1Pathogen Informatics, Wellcome Trust Sanger Institute, Wellcome Genome Campus, Hinxton, CB10 1SA, Cambridgeshire, UK.
2Biochemical Development, Wellcome Trust Sanger Institute, Wellcome Genome Campus, Hinxton, CB10 1SA, Cambridgeshire, UK.
Microb Genom. 2016 Aug 25;2(8):e000083. doi: 10.1099/mgen.0.000083. eCollection 2016 Aug.
The rapidly reducing cost of bacterial genome sequencing has lead to its routine use in large-scale microbial analysis. Though mapping approaches can be used to find differences relative to the reference, many bacteria are subject to constant evolutionary pressures resulting in events such as the loss and gain of mobile genetic elements, horizontal gene transfer through recombination and genomic rearrangements. assembly is the reconstruction of the underlying genome sequence, an essential step to understanding bacterial genome diversity. Here we present a high-throughput bacterial assembly and improvement pipeline that has been used to generate nearly 20 000 annotated draft genome assemblies in public databases.

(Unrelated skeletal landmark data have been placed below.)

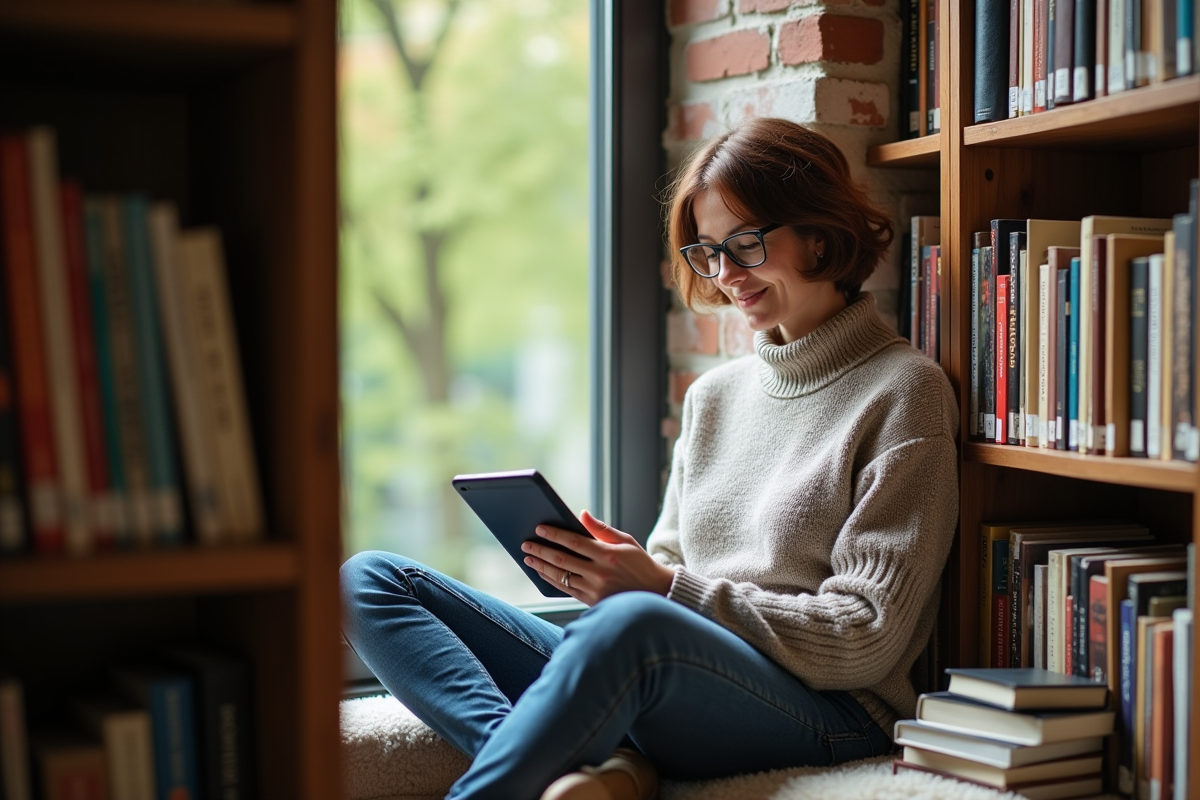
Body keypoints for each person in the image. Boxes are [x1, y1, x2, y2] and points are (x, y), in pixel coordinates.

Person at [340, 116, 959, 800]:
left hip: (831, 714)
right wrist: (620, 572)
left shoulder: (905, 391)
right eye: (708, 251)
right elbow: (673, 568)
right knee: (368, 579)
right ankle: (566, 768)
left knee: (633, 623)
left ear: (821, 231)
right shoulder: (715, 396)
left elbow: (866, 635)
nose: (725, 275)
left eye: (746, 244)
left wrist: (662, 590)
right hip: (680, 676)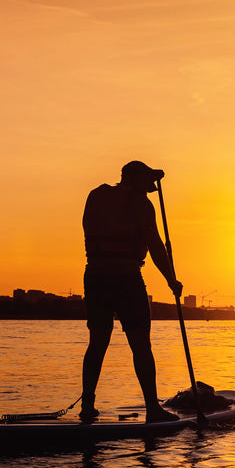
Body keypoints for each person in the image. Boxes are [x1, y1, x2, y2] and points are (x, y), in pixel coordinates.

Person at [81, 161, 183, 423]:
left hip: (95, 277)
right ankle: (153, 408)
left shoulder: (96, 196)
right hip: (126, 278)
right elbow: (156, 246)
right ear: (135, 178)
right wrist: (172, 280)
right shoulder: (141, 204)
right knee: (141, 344)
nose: (151, 188)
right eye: (148, 181)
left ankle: (87, 406)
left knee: (97, 343)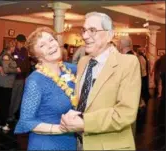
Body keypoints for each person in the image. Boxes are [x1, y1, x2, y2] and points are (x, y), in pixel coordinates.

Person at [60, 12, 141, 150]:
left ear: (109, 35)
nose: (85, 36)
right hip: (78, 143)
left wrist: (85, 122)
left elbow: (125, 113)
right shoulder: (83, 61)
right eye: (84, 30)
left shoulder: (128, 63)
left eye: (92, 30)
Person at [14, 27, 77, 150]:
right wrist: (61, 128)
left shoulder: (70, 69)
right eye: (42, 45)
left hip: (70, 141)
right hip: (46, 144)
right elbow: (26, 121)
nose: (50, 46)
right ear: (36, 55)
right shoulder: (35, 81)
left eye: (51, 40)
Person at [0, 42, 20, 131]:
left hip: (8, 83)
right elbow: (6, 70)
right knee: (5, 104)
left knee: (4, 103)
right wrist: (16, 70)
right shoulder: (6, 56)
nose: (15, 49)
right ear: (11, 47)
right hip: (5, 83)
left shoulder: (9, 56)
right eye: (14, 47)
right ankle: (2, 124)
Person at [7, 34, 30, 122]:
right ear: (16, 41)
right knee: (12, 98)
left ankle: (13, 115)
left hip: (22, 78)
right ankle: (9, 114)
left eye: (23, 43)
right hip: (13, 78)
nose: (22, 44)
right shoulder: (12, 50)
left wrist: (26, 75)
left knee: (18, 99)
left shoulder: (24, 50)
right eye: (20, 42)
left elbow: (26, 64)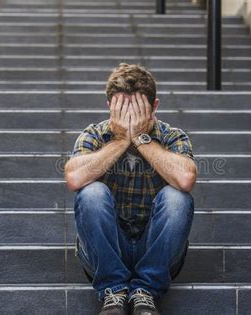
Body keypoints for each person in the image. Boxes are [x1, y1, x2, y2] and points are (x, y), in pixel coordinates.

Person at [64, 63, 197, 315]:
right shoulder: (94, 134)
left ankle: (146, 290)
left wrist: (140, 138)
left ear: (154, 107)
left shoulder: (172, 136)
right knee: (91, 192)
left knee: (177, 197)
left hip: (157, 250)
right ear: (109, 107)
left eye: (135, 110)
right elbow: (74, 178)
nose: (128, 118)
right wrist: (121, 140)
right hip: (106, 251)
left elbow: (185, 179)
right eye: (121, 109)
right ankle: (113, 289)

We demonstrate its performance on a public data set of 9404 genomes. We find all the genes used in multi-locus sequence typing schema present in 99.6 % of assembled genomes. When tested on low-, neutral- and high-GC organisms, more than 94 % of genes were present and completely intact. The pipeline has been proven to be scalable and robust with a wide variety of datasets without requiring human intervention. All of the software is available on GitHub under the GNU GPL open source license.

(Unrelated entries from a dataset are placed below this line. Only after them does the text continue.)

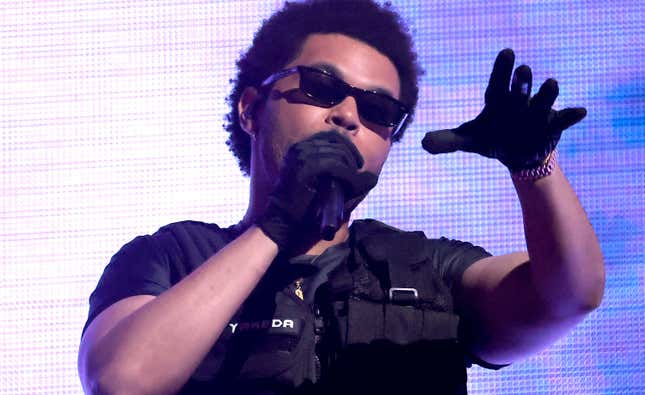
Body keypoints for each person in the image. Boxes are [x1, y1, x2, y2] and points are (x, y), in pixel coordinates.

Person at [77, 1, 605, 394]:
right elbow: (125, 380)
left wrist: (534, 167)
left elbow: (569, 296)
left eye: (378, 111)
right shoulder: (172, 257)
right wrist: (277, 229)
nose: (348, 115)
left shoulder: (426, 267)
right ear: (251, 109)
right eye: (321, 88)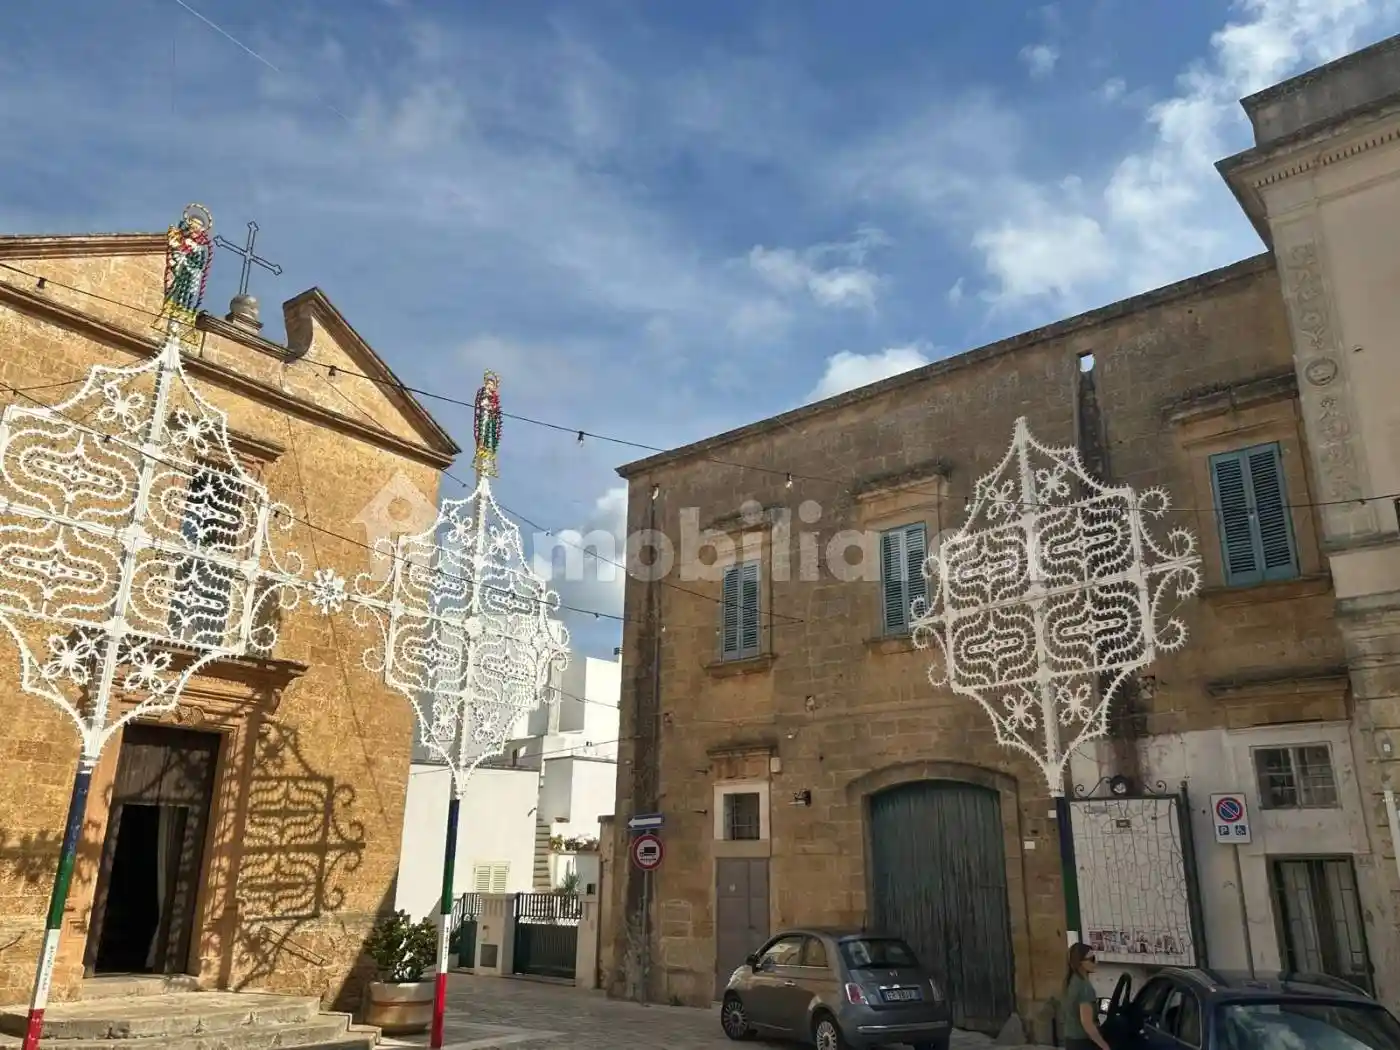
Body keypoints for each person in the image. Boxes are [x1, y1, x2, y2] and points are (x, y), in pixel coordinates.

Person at [1060, 943, 1111, 1050]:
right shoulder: (1085, 988)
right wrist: (1104, 1046)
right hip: (1083, 1042)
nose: (1095, 962)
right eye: (1091, 959)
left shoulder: (1070, 982)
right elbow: (1087, 1023)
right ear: (1080, 962)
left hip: (1070, 1040)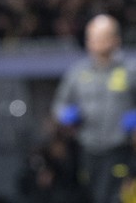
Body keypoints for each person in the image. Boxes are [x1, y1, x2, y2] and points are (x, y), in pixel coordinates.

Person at [52, 14, 136, 203]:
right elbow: (59, 104)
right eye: (92, 37)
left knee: (113, 196)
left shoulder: (131, 70)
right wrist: (65, 115)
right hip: (87, 148)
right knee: (91, 196)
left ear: (116, 39)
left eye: (103, 36)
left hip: (120, 148)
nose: (97, 42)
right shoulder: (77, 73)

细菌基因组测序成本的迅速降低使得其在大规模微生物分析中得到了常规应用。虽然映射方法可用于发现相对于参考序列的差异,但许多细菌受到持续的进化压力的影响,导致诸如移动遗传元件的丢失和获得、通过重组和基因组重排的水平基因转移等事件。组装是对基础基因组序列的重建,是理解细菌基因组多样性的重要步骤。在这里,我们展示了一个高通量的细菌组装和改进管道,该管道已被用于在公共数据库中生成近 20000 个注释的草案基因组组装。我们在 9404 个基因组的公共数据集上演示了其性能。我们发现多基因序列分型方案中使用的所有基因都存在于 99.6%的组装基因组中。在对低、中、高 GC 生物进行测试时,超过 94%的基因存在且完全完整。该管道已被证明具有可扩展性和鲁棒性,可以处理各种数据集,而无需人工干预。所有软件都可以在 GitHub 上以 GNU GPL 开源许可证获得。